Set in 1931 Berlin as the Nazis are rising to power, it focuses on the nightlife at the seedy Kit Kat Klub, and revolves around young American writer Cliff Bradshaw and his relationship with 32-year-old English cabaret performer Sally Bowles.
A sub-plot involves the doomed romance between German boarding house owner Fräulein Schneider and her elderly suitor Herr Schultz, a Jewish fruit vendor. Overseeing the action is the Master of Ceremonies at the Kit Kat Klub. The club serves as a metaphor for ominous political developments in late Weimar Germany.
Director Harold Prince's staging was unusual for the time. As the audience filled the theater, the curtain was already up, revealing a stage containing only a large mirror reflecting the auditorium. There was no overture; instead, a drum roll and cymbal crash led into the opening number. The juxtaposition of dialogue scenes with songs used as exposition and separate cabaret numbers providing social commentary was a novel concept that initially startled the audience, but as they gradually came to understand the difference between the two, they were able to accept the reasoning behind them.
The original cast featured Jill Haworth as Sally, Bert Convy as Cliff, Lotte Lenya as Fräulein Schneider, Jack Gilford as Herr Schultz, and Joel Grey as the Master of Ceremonies (Emcee).

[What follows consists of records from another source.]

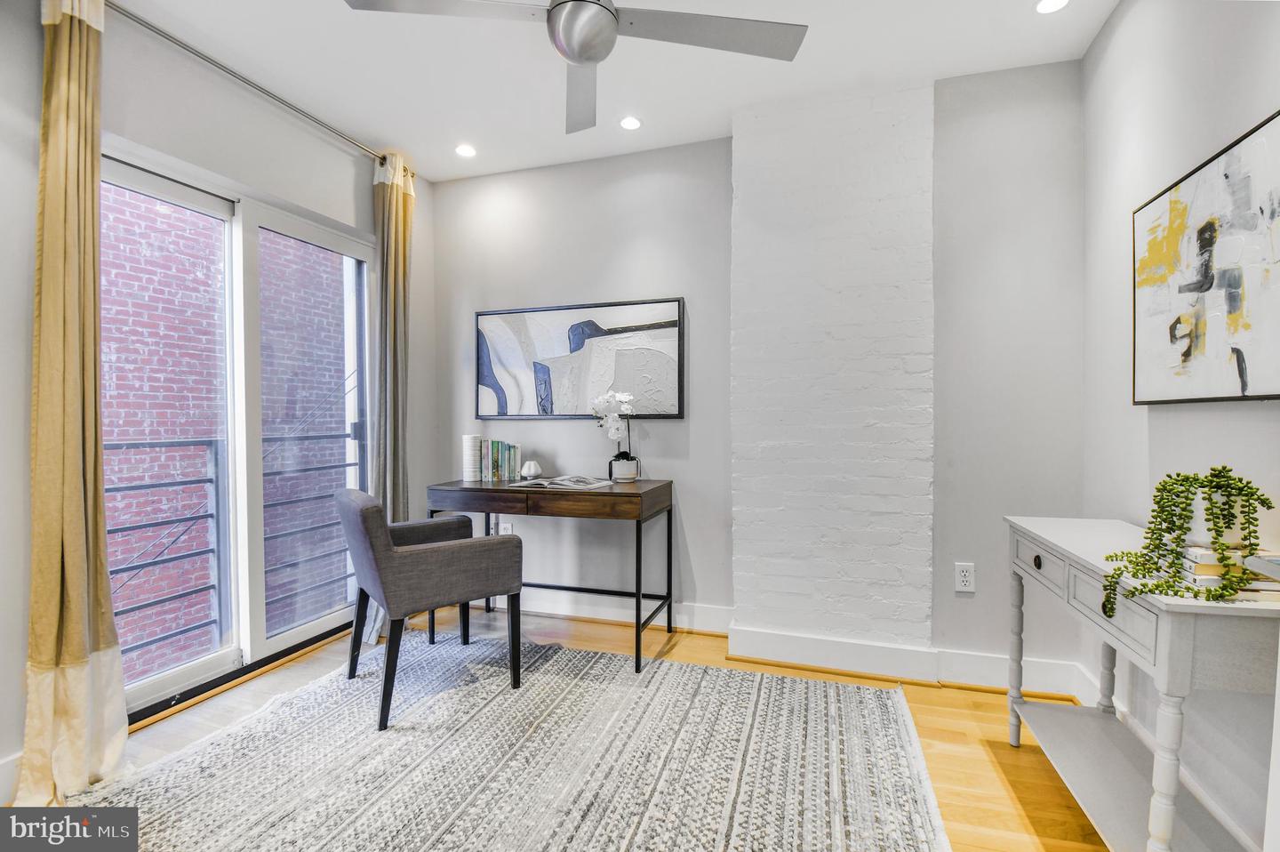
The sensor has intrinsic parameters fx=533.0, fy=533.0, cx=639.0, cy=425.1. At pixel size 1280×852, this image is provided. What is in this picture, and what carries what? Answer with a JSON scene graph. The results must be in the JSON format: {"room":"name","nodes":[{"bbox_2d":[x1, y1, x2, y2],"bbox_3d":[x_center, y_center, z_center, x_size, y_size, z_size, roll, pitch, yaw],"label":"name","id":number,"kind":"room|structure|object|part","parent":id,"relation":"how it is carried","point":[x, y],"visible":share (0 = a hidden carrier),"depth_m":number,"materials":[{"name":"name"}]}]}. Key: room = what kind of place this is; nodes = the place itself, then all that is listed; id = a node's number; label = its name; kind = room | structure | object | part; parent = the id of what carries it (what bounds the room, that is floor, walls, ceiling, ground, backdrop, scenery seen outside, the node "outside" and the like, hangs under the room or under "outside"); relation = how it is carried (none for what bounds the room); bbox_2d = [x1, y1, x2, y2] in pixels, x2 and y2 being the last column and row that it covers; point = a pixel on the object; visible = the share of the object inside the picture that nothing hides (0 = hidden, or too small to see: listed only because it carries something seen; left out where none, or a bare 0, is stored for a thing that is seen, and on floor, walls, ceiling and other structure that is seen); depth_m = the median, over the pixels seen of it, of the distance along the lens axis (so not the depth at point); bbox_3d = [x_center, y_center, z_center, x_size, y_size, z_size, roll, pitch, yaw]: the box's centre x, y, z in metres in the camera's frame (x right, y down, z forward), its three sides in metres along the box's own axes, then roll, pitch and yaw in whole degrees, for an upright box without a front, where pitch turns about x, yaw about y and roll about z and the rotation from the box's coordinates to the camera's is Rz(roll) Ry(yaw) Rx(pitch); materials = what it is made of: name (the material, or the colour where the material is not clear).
{"room":"office","nodes":[
{"label":"office","id":0,"kind":"room"},
{"bbox_2d":[0,0,439,799],"bbox_3d":[-1.980,-0.174,1.688,0.168,2.630,3.876,0,1,18],"label":"left wall","id":1,"kind":"structure","parent":0,"point":[19,661],"depth_m":2.01,"materials":[{"name":"white paint"}]},
{"bbox_2d":[0,750,23,805],"bbox_3d":[-2.086,1.085,1.014,0.017,0.130,1.636,0,1,18],"label":"baseboard","id":2,"kind":"structure","parent":1,"relation":"attached to","point":[8,763],"depth_m":1.61,"materials":[{"name":"white paint"}]},
{"bbox_2d":[104,139,376,721],"bbox_3d":[-1.781,0.048,2.423,0.128,2.107,1.445,0,1,18],"label":"sliding glass door","id":3,"kind":"structure","parent":1,"relation":"in","point":[179,674],"depth_m":2.40,"materials":[{"name":"glass"}]},
{"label":"glass panel","id":4,"kind":"part","parent":3,"relation":"part of","materials":[{"name":"clear glass"}]},
{"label":"glass panel","id":5,"kind":"part","parent":3,"relation":"part of","materials":[{"name":"clear glass"}]},
{"bbox_2d":[114,1,404,175],"bbox_3d":[-1.638,-1.422,2.250,0.127,0.054,1.822,0,1,18],"label":"curtain rod","id":6,"kind":"object","parent":1,"relation":"attached to","point":[151,28],"visible":0.79,"depth_m":2.16,"materials":[{"name":"silver metal"}]},
{"bbox_2d":[16,0,127,808],"bbox_3d":[-1.762,-0.149,1.634,0.173,2.546,0.321,0,1,18],"label":"curtain","id":7,"kind":"object","parent":6,"relation":"hanging from","point":[66,542],"visible":0.97,"depth_m":1.65,"materials":[{"name":"fabric"}]},
{"bbox_2d":[368,151,413,638],"bbox_3d":[-1.342,-0.172,2.890,0.166,2.516,0.364,0,1,18],"label":"curtain","id":8,"kind":"object","parent":6,"relation":"hanging from","point":[394,202],"visible":0.7,"depth_m":2.89,"materials":[{"name":"beige fabric"}]},
{"bbox_2d":[106,429,358,664],"bbox_3d":[-2.324,0.607,2.759,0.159,1.150,2.947,0,1,18],"label":"balcony railing","id":9,"kind":"object","parent":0,"point":[344,465],"visible":0.41,"depth_m":2.80,"materials":[{"name":"grey metal"}]},
{"bbox_2d":[53,604,1113,851],"bbox_3d":[-0.295,1.191,1.048,3.889,0.101,4.071,0,1,18],"label":"floor","id":10,"kind":"structure","parent":0,"point":[930,711],"depth_m":1.97,"materials":[{"name":"brown wood"}]},
{"bbox_2d":[67,630,953,851],"bbox_3d":[-0.436,1.122,1.535,2.536,0.014,2.398,0,1,18],"label":"rug","id":11,"kind":"object","parent":10,"relation":"on","point":[675,666],"visible":0.96,"depth_m":1.75,"materials":[{"name":"carpet"}]},
{"bbox_2d":[337,488,523,730],"bbox_3d":[-0.918,0.693,2.321,0.618,0.828,0.634,-1,1,-36],"label":"armchair","id":12,"kind":"object","parent":11,"relation":"on","point":[434,559],"visible":1,"depth_m":2.09,"materials":[{"name":"grey fabric"}]},
{"bbox_2d":[422,477,673,673],"bbox_3d":[-0.465,0.702,2.779,1.172,0.797,0.530,0,1,18],"label":"desk","id":13,"kind":"object","parent":10,"relation":"on","point":[612,495],"visible":0.88,"depth_m":2.55,"materials":[{"name":"brown wood"}]},
{"bbox_2d":[462,433,484,481],"bbox_3d":[-0.943,0.185,3.037,0.109,0.245,0.109,0,1,18],"label":"white vase","id":14,"kind":"object","parent":13,"relation":"on","point":[472,465],"visible":0.94,"depth_m":2.99,"materials":[{"name":"white ceramic"}]},
{"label":"drawer","id":15,"kind":"part","parent":13,"relation":"part of","materials":[{"name":"brown wood"}]},
{"bbox_2d":[475,437,520,481],"bbox_3d":[-0.797,0.189,3.039,0.205,0.228,0.163,0,1,18],"label":"book row","id":16,"kind":"object","parent":13,"relation":"on","point":[515,455],"visible":1,"depth_m":2.98,"materials":[{"name":"paper"}]},
{"bbox_2d":[520,459,542,479],"bbox_3d":[-0.614,0.251,3.024,0.112,0.104,0.112,0,1,18],"label":"white vase","id":17,"kind":"object","parent":13,"relation":"on","point":[532,465],"visible":0.99,"depth_m":2.99,"materials":[{"name":"white ceramic"}]},
{"bbox_2d":[515,474,615,489],"bbox_3d":[-0.375,0.290,2.758,0.402,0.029,0.297,1,1,35],"label":"magazine","id":18,"kind":"object","parent":13,"relation":"on","point":[559,483],"visible":0.99,"depth_m":2.70,"materials":[{"name":"white paper"}]},
{"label":"drawer","id":19,"kind":"part","parent":13,"relation":"part of","materials":[{"name":"brown wood"}]},
{"bbox_2d":[608,455,639,481],"bbox_3d":[-0.084,0.243,2.893,0.156,0.124,0.156,0,1,18],"label":"flower pot","id":20,"kind":"object","parent":13,"relation":"on","point":[629,473],"visible":0.91,"depth_m":2.84,"materials":[{"name":"white ceramic"}]},
{"bbox_2d":[591,391,639,473],"bbox_3d":[-0.125,0.044,2.855,0.252,0.467,0.231,0,1,18],"label":"orchid","id":21,"kind":"object","parent":20,"relation":"in","point":[625,408],"visible":0.94,"depth_m":2.82,"materials":[{"name":"white plant"}]},
{"bbox_2d":[1000,513,1279,851],"bbox_3d":[1.323,0.733,1.440,0.353,0.810,0.966,0,1,18],"label":"console table","id":22,"kind":"object","parent":10,"relation":"on","point":[1165,808],"visible":0.9,"depth_m":1.29,"materials":[{"name":"white wood"}]},
{"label":"leg","id":23,"kind":"part","parent":22,"relation":"part of","materials":[{"name":"white wood"}]},
{"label":"drawer knob","id":24,"kind":"part","parent":22,"relation":"part of","materials":[{"name":"metal"}]},
{"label":"drawer","id":25,"kind":"part","parent":22,"relation":"part of","materials":[{"name":"white wood"}]},
{"bbox_3d":[1.135,0.428,1.301,0.036,0.123,0.383,0,1,18],"label":"drawer","id":26,"kind":"part","parent":22,"relation":"part of","materials":[{"name":"grey wood"}]},
{"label":"leg","id":27,"kind":"part","parent":22,"relation":"part of","materials":[{"name":"white wood"}]},
{"bbox_2d":[1176,544,1279,599],"bbox_3d":[1.259,0.298,1.146,0.198,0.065,0.239,0,1,18],"label":"book stack","id":28,"kind":"object","parent":22,"relation":"on","point":[1201,580],"visible":0.62,"depth_m":1.08,"materials":[{"name":"paper"}]},
{"bbox_2d":[1096,464,1277,617],"bbox_3d":[1.169,0.261,1.155,0.295,0.345,0.225,0,1,-11],"label":"trailing plant","id":29,"kind":"object","parent":28,"relation":"on","point":[1268,508],"visible":0.97,"depth_m":1.12,"materials":[{"name":"green plant"}]},
{"bbox_2d":[1185,489,1244,545],"bbox_3d":[1.281,0.204,1.193,0.124,0.120,0.120,0,1,18],"label":"plant pot","id":30,"kind":"object","parent":28,"relation":"on","point":[1198,512],"visible":0.47,"depth_m":1.15,"materials":[{"name":"white ceramic"}]},
{"bbox_2d":[104,0,1117,184],"bbox_3d":[-0.318,-1.525,1.080,3.763,0.107,3.970,0,1,18],"label":"ceiling","id":31,"kind":"structure","parent":0,"point":[812,48],"depth_m":2.19,"materials":[{"name":"white paint"}]},
{"bbox_2d":[454,143,477,157],"bbox_3d":[-0.956,-1.510,2.933,0.120,0.007,0.120,0,1,18],"label":"recessed light","id":32,"kind":"object","parent":31,"relation":"in","point":[464,149],"visible":0.99,"depth_m":2.93,"materials":[{"name":"white"}]},
{"bbox_2d":[340,0,808,132],"bbox_3d":[-0.163,-1.309,1.510,1.197,0.395,1.206,-1,1,-40],"label":"ceiling fan","id":33,"kind":"object","parent":31,"relation":"hanging from","point":[574,55],"visible":0.98,"depth_m":1.59,"materials":[{"name":"metal"}]},
{"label":"fan blade","id":34,"kind":"part","parent":33,"relation":"part of","materials":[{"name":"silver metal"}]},
{"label":"fan blade","id":35,"kind":"part","parent":33,"relation":"part of","materials":[{"name":"metal"}]},
{"bbox_2d":[618,114,642,129],"bbox_3d":[-0.044,-1.504,2.651,0.117,0.006,0.117,0,1,18],"label":"recessed light","id":36,"kind":"object","parent":31,"relation":"in","point":[629,123],"visible":0.99,"depth_m":2.65,"materials":[{"name":"white"}]},
{"bbox_2d":[1034,0,1070,13],"bbox_3d":[1.448,-1.482,1.864,0.117,0.007,0.116,0,1,18],"label":"recessed light","id":37,"kind":"object","parent":31,"relation":"in","point":[1045,5],"visible":0.98,"depth_m":1.88,"materials":[{"name":"white"}]},
{"bbox_2d":[432,63,1084,689],"bbox_3d":[0.298,-0.205,2.827,3.500,2.618,0.177,0,1,18],"label":"back wall","id":38,"kind":"structure","parent":0,"point":[720,185],"depth_m":2.56,"materials":[{"name":"grey paint"}]},
{"bbox_2d":[497,520,513,534],"bbox_3d":[-0.793,0.633,3.156,0.090,0.133,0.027,0,1,18],"label":"wall socket","id":39,"kind":"object","parent":38,"relation":"attached to","point":[509,527],"visible":0.52,"depth_m":3.15,"materials":[{"name":"white plastic"}]},
{"bbox_2d":[474,296,686,419],"bbox_3d":[-0.374,-0.365,3.037,1.257,0.655,0.034,0,1,18],"label":"abstract painting","id":40,"kind":"object","parent":38,"relation":"attached to","point":[614,329],"visible":0.98,"depth_m":3.01},
{"bbox_2d":[501,588,733,633],"bbox_3d":[-0.479,1.033,3.081,2.059,0.136,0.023,0,1,18],"label":"baseboard","id":41,"kind":"structure","parent":38,"relation":"attached to","point":[602,614],"depth_m":2.96,"materials":[{"name":"white paint"}]},
{"bbox_2d":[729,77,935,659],"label":"brick chimney","id":42,"kind":"object","parent":38,"relation":"attached to","point":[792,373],"visible":0.91,"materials":[{"name":"white brick"}]},
{"bbox_2d":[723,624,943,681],"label":"baseboard","id":43,"kind":"structure","parent":42,"relation":"attached to","point":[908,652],"depth_m":2.43,"materials":[{"name":"white paint"}]},
{"bbox_2d":[954,560,975,591],"bbox_3d":[1.397,0.650,2.284,0.072,0.121,0.009,0,1,18],"label":"wall socket","id":44,"kind":"object","parent":38,"relation":"attached to","point":[965,580],"visible":0.99,"depth_m":2.28,"materials":[{"name":"white plastic"}]},
{"bbox_2d":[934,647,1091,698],"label":"baseboard","id":45,"kind":"structure","parent":38,"relation":"attached to","point":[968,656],"depth_m":2.26,"materials":[{"name":"white paint"}]},
{"bbox_2d":[1081,0,1279,851],"bbox_3d":[1.327,-0.145,0.509,0.153,2.636,3.603,0,1,18],"label":"right wall","id":46,"kind":"structure","parent":0,"point":[1256,415],"depth_m":1.62,"materials":[{"name":"white paint"}]},
{"bbox_2d":[1064,661,1265,851],"bbox_3d":[1.326,1.074,0.703,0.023,0.132,3.104,0,1,18],"label":"baseboard","id":47,"kind":"structure","parent":46,"relation":"attached to","point":[1231,828],"depth_m":1.65,"materials":[{"name":"white paint"}]},
{"bbox_2d":[1130,109,1279,404],"bbox_3d":[1.529,-0.388,1.409,0.032,0.651,0.770,0,1,18],"label":"abstract painting","id":48,"kind":"object","parent":46,"relation":"attached to","point":[1244,383],"visible":1,"depth_m":1.41},
{"label":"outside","id":49,"kind":"structure","parent":0,"visible":0},
{"bbox_2d":[97,192,351,680],"label":"brick building","id":50,"kind":"structure","parent":49,"point":[146,592],"depth_m":4.67,"materials":[{"name":"red brick"}]}
]}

The original Broadway production opened today, November 20, in 1966, and became a hit. It was nominated for 11 Tony Awards and won eight, including Best Musical and Best Featured Actor in a Musical for Grey and Best Director of a Musical for Prince.
It resulted in numerous subsequent productions in London and New York, as well as the 1972 film of the same name starring Liza Minnelli, Joel Grey, Michael York. The film went on to receive eight Academy Awards, including Best Actress for Minnelli, Best Supporting Actor for Grey, and Best Director for Bob Fosse.
The film is significantly different from the Broadway musical. In the stage version, Sally Bowles is English (as she was in Christopher Isherwood's "Sally Bowles"). In the film version, she is American. The character of Cliff Bradshaw was renamed Brian Roberts and made British (as was Isherwood, upon whom the character was based) rather than American as in the stage version. The characters and plot lines involving Fritz, Natalia, and Max were pulled from I Am a Camera and did not appear in the stage version of Cabaret (or in "Sally Bowles"), and a minor character named Max in the stage version, the owner of the Kit Kat Klub, bears no relation to the character in the film. In the film, Sally is a very good singer, whereas the stage version often portrays her as being untalented.
Fosse cut several of the songs, leaving only those that are sung within the confines of the Kit Kat Klub, and "Tomorrow Belongs to Me" – sung in a beer garden (in the stage musical, it is sung first by the cabaret boys and then at a private party). Kander and Ebb wrote several new songs for the movie and removed others; "Don't Tell Mama" was replaced by "Mein Herr," and "The Money Song" (retained in an instrumental version as "Sitting Pretty") was replaced by "Money, Money." "Mein Herr" and "Money, Money," which were composed for the film version were added to performances of the stage musical alongside the original numbers.